Racconta Artemio in un suo simpatico ricordo: “Il Diavolo Malacoda (Franco Siniscalchi), segretario di Lucifero (Franco Bicini), trascinava i condannati davanti al Capo per sottoporli a un sommario processo, prima di destinarli ai vari gironi”.

Il buffo è che, dopo la condanna, il diavolo Malacoda spingeva i dannati verso una botola del palcoscenico. Gli attori scendevano attraverso una scaletta, mentre da sotto un collaboratore metteva delle pasticche d’incenso dentro uno scaldino generando un effetto fumo. Insomma: la perfetta simulazione di un’atmosfera infernale.

Ed ecco la citazione di don Nazareno.

Appariva un pretino, preciso, elegantissimo, con una vera tonaca confezionata da Giannino Tei, specialista del ramo, in quanto cuciva realmente tonache per preti “veri”.

Entrava dunque in scena don Nazareno. O meglio: il suo sosia. Raffaele Malà, nel ruolo del prete, che si lamentava dicendo: “Ma io sono un prete perbene e devoto. Non capisco perché mi avete portato qui”.

La riposta: “Perché sono quattro anni che hai cominciato a costruire la nuova chiesa all’Elce e non sei riuscito a completarla”.

“Mica ho colpa io – ribatteva il finto don Nazareno – è che mancano i soldi!”.

“Trovali! E poi, prete, vieni qui! Abbassa la testa. Cos’è questo profumo?

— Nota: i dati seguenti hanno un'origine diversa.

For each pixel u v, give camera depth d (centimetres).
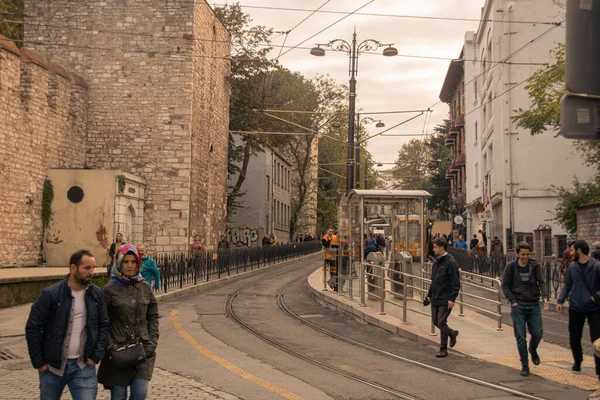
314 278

Che brillantina adoperi?”

“La Tricofilina”

“Ma non ti vergogni?”

“Ma è per mantenere l’ondulazione, mica perché odora!”.

A questo punto, Lucifero ordinava: “Malacoda, buttalo giù nel girone dei vanitosi!”.

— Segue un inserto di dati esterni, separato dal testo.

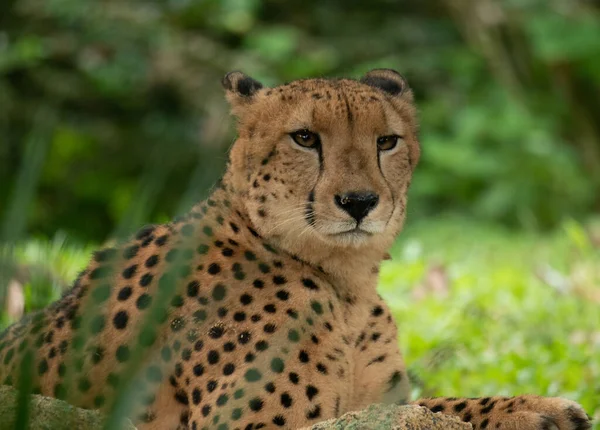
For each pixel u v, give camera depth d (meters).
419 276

“Subito, Capo!”. E il finto don Nazareno scompariva nella botola fra sbuffi di incenso.

Il bello è che il vero don Nazareno, che frequentava il teatrino dei Salesiani, abitando in Porta Sant’Angelo, nell’assistere alla rappresentazione, rideva a crepapelle. Insomma: stava allo scherzo.

La verità è che don Bartocci di capelli ne aveva pochi e teneva fermo il riporto con la brillantina. Da qui il soprannome di “Don Brillantina” che si trascinò per tutta la vita.

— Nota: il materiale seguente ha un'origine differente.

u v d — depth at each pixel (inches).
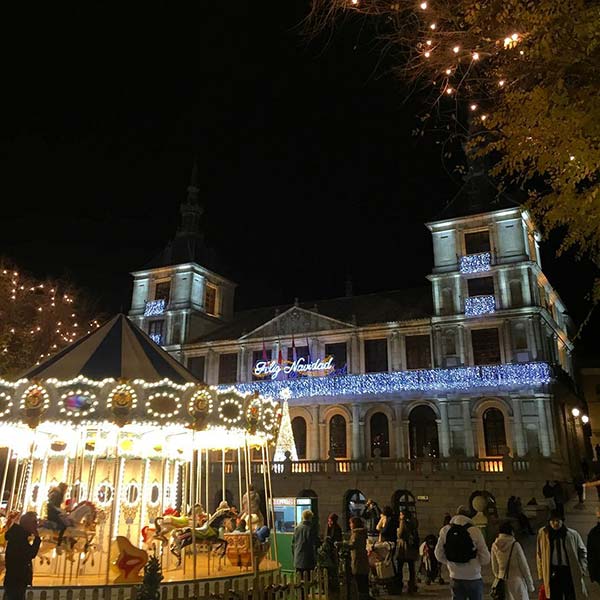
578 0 279.0
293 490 1533.0
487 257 1665.8
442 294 1710.1
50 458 653.9
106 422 524.4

Quanto, poi, al rapporto con Giovagnoni, basti ricordare che la chiesa di San Donato include ben otto opere del drammaturgo-scultore (crocifisso, ambone, fonte battesimale, pale d’altare ed altro). Chissà se quelle opere furono mai pagate. O se il buon e religiosissimo Artemio ne avrà fatto dono all’amico “Don Brillantina”.